The stepper motor ranks with the voice coil motor as actuator most commonly used in disk drives for moving the head unit to any desired track on the disk. Shoji et al. U.S. Pat. No. 4,594,620, assigned to the assignee of the instant application, is herein cited as teaching a head drive system with a four phase, single phase drive stepper motor.
In disk drives operating under the control of a host system, the stepper motor is controlled by stepping pulses and a stepping direction signal supplied from the host. Each external stepping pulse from the host may correspond to either one or, for higher track seek speed, two or more increments of the stepper motor. Conventionally, for driving the stepper motor at twice the recurrence rate of the external stepping pulses, for example, the disk drive has been provided with a clock and a counter for internally producing stepping pulses at the same rate as the external ones but with a phase difference of half the pulse period. The external and internal stepping pulses have been interleaved to provide a series of pulses with a repetition rate twice that of the external pulses and thereby to drive the stepper motor.

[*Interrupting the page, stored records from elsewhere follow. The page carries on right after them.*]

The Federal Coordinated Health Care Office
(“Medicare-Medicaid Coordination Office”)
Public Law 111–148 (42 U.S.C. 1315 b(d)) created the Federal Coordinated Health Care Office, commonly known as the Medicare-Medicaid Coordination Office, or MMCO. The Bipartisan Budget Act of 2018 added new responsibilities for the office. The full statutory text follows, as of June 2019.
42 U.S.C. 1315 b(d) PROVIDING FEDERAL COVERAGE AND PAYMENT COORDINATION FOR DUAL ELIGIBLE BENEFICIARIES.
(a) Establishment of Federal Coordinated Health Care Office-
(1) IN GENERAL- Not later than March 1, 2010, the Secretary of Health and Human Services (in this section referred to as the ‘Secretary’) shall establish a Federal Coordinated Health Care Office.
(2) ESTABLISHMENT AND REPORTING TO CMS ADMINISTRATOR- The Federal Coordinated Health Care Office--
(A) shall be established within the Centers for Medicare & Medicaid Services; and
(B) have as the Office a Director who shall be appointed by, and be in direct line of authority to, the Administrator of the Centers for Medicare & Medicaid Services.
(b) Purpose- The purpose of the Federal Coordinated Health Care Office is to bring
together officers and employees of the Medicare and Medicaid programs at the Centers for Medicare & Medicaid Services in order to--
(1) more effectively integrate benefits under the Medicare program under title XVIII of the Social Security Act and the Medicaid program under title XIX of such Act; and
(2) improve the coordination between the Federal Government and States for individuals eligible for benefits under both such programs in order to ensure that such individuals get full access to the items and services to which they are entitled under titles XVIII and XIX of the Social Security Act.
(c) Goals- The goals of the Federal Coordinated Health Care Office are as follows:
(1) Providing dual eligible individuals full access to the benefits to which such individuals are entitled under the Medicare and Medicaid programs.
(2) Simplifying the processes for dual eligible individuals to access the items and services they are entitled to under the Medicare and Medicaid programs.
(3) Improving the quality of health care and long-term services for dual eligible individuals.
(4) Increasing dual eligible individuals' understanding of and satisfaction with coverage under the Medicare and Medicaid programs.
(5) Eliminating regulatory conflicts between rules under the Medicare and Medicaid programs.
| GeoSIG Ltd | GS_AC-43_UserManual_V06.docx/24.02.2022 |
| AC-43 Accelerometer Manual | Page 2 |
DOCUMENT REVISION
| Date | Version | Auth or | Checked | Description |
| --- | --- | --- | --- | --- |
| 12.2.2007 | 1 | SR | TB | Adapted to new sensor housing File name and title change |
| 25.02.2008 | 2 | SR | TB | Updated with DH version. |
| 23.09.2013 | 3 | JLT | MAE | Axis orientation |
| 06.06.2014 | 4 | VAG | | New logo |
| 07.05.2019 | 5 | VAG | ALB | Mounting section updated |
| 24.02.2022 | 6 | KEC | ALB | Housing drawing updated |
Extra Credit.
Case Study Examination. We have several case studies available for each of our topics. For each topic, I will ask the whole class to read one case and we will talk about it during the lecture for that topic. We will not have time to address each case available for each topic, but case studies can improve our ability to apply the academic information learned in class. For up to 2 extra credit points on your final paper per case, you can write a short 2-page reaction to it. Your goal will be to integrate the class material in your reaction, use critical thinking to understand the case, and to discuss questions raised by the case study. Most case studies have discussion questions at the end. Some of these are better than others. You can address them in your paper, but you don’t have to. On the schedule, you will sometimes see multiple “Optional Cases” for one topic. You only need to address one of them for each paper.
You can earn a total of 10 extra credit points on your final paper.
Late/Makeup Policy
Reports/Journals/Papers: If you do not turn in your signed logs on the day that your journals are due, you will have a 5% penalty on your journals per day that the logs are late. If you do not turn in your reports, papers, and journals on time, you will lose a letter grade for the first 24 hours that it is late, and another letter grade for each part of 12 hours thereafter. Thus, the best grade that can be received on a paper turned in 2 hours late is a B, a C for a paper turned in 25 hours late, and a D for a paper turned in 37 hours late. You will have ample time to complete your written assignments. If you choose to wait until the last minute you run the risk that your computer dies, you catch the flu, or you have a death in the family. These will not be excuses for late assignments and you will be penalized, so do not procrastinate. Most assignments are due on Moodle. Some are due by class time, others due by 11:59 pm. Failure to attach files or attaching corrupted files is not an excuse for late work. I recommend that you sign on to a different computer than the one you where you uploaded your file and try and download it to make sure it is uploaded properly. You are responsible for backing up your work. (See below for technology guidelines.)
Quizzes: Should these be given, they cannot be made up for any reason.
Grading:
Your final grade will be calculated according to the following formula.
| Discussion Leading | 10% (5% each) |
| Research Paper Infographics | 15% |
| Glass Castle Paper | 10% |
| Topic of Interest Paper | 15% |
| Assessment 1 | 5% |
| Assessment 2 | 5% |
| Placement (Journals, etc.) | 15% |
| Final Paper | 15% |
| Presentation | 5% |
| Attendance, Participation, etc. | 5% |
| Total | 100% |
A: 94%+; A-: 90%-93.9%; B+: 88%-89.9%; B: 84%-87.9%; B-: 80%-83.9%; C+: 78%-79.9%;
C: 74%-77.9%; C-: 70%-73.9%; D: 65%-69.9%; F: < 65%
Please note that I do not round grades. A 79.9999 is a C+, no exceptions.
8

This conventional practice has proved disadvantageous when the clock used for generating the internal pulses is unpowered for saving power when the disk drive is standing by, that is, when no data transfer operation is in progress in the disk drive.
Among various power saving schemes heretofore suggested and used with disk drives is the one described and claimed in Tsuyuguchi et al. U.S. Pat. No. 4,658,307 assigned to the assignee of this application. Tsuyuguchi et al. teaches to connect the disk motor driver circuit, the stepper motor driver circuit, and the read/write circuit, all standard components of the disk drive, to a power supply via a power saving switch. This switch is closed only when a disk is loaded in the disk drive or is when the "drive select" and "motor on" signals from the host are in prescribed states. The motor driver circuits and read/write circuit are therefore not powered in the absence of a disk or when the "drive select" and "motor on" signals are in other than the prescribed states, even if the complete data processing system, comprising the host and one or more disk drives, is powered on. A very substantial saving of power can thus be accomplished.
It has also been suggested to reduce the waste of power by various other power consuming components in the disk drive. Such additional power consuming components include a supply voltage detector circuit for detecting whether the supply voltage has built up to a predetermined value when the system is switched on, a file protect sensor for sensing whether the loaded disk cartridge is protected against erasure or writing, a disk capacity sensor for discriminating between one-megabyte and two-megabyte disk cartridges which may be loaded interchangeably in the disk dive, and another disk capacity sensor for discriminating between four-megabyte and other capacity disks cartridges.
The present applicant has explored the possibilities of further reducing the power consumption of disk drives and manufactured an experimental disk drive in which the clock was unpowered when the disk drive was standing by. The trouble occurred because the clock as we have it today inherently remains unstable for some time after being powered on, failing to produce pulses at a constant repetition rate. Such irregular clock pulses during the startup period of the clock, conventionally used for production of internal stepping pulses, made it impossible in some cases to position the transducer on the desired track on the disk. It might be contemplated to circumvent this problem by making longer the spacings between the stepping pulses, but then the seek speed would drop correspondingly.